2007-03-02

Thoughts about Ryan Smyth Chris Pronger. Er, what?

No, you didn't read that incorrectly, there are still some Chris Pronger tidbits that need to be addressed.

First, somebody one-upped me in my characterization of Pronger on this website, by suggesting the Chris Pronger Memorial Red Light District. Ha!

On a second note, there's a rumour going around, to which we shall have to see, which states that though Anaheim has neither Christie Chorley nor Dantes waitresses, Pronger has still managed to diddle in the puck bunny pool, and as a result Mrs. Lauren Pronger (nee Walton) has initiated divorce proceedings. If true, this means that...drumroll please...Chris Pronger could have remained an Oiler, as the entire reason of his leaving (slighted wife) still happened after his departure. 20/20 hindsight, geesh.

Third, somebody was telling me yesterday that, again according to rumour, contract talks were only part of the reason that Paul Coffey and the Edmonton Oilers parted ways in 1987. Apparently there were stories circulating that Coffey had an Oiltown honey on the side, and that he needed to go elsewhere, coinciding happily with plans for a new contract.
Now remember that this sounds awfully familiar, as that's the reason we (probably) lost Pronger. Also bear in mind that Mike Comrie's departure was strongly rumoured to be in whole or in part due to his bonking Tommy Salo's wife. Salo's quick and sudden descent from greatness is also likely more from his woman's indiscretions as opposed to the Belarus Incident.
My basic point here is that the Oilers have lost a lot of great players due to women over the years [don't forget about Gretzky's wife wanting to become an actress, hence his move to L.A. -- on second thought, you can forget it, since the only acting Janet Jones has ever done has been to prosecuters asking about Rick Tocket -ed]. With the Oilers having such rotten luck on the subject of players and their puckbunny wives, I can only assume that we will be the first team to enthusiastically support pillow biting players in the NHL.
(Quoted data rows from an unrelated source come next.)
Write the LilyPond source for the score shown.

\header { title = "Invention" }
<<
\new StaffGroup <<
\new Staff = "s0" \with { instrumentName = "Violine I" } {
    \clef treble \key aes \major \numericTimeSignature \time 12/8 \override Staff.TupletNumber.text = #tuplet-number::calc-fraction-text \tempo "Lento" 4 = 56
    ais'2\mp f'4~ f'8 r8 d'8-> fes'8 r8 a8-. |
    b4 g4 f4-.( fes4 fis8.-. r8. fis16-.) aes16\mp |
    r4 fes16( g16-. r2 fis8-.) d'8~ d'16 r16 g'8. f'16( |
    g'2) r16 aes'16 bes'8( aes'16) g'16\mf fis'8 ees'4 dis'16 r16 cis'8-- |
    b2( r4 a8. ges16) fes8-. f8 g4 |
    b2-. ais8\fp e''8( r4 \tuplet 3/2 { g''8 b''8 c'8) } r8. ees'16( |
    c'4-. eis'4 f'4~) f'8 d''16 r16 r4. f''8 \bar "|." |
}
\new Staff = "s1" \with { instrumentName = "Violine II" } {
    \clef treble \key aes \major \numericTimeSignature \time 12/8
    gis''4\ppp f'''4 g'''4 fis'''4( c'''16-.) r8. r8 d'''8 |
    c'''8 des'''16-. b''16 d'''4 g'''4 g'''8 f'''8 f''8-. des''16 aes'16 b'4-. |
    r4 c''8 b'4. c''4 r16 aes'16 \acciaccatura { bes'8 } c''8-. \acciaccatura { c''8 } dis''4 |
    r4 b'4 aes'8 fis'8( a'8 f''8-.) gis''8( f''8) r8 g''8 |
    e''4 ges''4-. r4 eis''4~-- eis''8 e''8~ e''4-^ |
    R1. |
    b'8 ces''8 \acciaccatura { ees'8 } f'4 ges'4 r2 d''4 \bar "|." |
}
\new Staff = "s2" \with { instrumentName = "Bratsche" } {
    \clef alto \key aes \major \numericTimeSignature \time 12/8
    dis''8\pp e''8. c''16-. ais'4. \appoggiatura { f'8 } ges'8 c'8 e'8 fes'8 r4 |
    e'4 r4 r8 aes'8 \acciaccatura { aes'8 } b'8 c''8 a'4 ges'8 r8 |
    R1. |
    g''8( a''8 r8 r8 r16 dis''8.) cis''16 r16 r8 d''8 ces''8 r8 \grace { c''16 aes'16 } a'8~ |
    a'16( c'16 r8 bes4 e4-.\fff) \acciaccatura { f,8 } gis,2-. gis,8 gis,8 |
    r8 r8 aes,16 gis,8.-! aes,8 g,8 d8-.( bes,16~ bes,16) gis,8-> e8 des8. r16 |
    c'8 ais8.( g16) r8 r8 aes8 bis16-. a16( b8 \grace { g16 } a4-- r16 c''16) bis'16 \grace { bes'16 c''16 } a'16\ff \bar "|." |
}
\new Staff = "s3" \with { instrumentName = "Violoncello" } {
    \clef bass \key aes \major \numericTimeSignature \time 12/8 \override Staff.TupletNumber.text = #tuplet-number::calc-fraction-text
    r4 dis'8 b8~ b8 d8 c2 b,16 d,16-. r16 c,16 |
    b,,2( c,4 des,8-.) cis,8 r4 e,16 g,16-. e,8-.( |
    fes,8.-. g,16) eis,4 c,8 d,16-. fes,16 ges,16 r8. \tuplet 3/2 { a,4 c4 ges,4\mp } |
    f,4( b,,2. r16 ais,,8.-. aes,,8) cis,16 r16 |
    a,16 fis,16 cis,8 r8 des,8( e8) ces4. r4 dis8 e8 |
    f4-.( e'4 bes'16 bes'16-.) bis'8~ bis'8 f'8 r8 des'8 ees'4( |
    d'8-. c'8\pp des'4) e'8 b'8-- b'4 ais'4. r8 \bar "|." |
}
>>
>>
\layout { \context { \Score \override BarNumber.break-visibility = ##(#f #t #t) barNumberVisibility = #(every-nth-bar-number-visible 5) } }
"Hey, some players admitted they're homos? We'll take 'em all!"

Finally, on some mostly non-Pronger related Oilers thoughts, Georges Laraque has pissed off a few Oiler fans (and won a few others over) by noting how many concussions the Oilers have received this season. The implication, of course, is that without their big enforcer other players are taking liberties with the talent. (This argument has been made by hockey commentators as well, I'm not singling out Georges himself). However, could not an equally valid argument for all the injuries be the reminder that until last week, MAB was still on the team?

Bonus faggots in hockey note: The article linked to above contains this quote: "Where heterosexual athletes can incorporate their girlfriends or wives into certain team functions, Aaron has none of those freedoms. He sneaks guys into his hotel room when on the road (he is in an open relationship)". Politically, I will note this is yet another example of how poofters are not "just like everybody else except for how they love", because it reasserts the well-known fact that uranists are incapable of monogamous relationships. Hockey-wise, this open relationship stuff is just what the Salos and Prongers of the league need!

1 comments:

Raging Ranter said...

Who knows if any of that stuff is true or not? We'll never know for sure. Reminds me though, of one story that was confirmed way back when.

RW Gary Leeman, then of the Toronto Maple Leafs, started doinking defenseman Al Iafrate's wife, almost immediately after they separated. Al Iafrate felt that it happened just a little too soon after the separation, and it caused considerable dissension in the Leafs dressing room back in the day.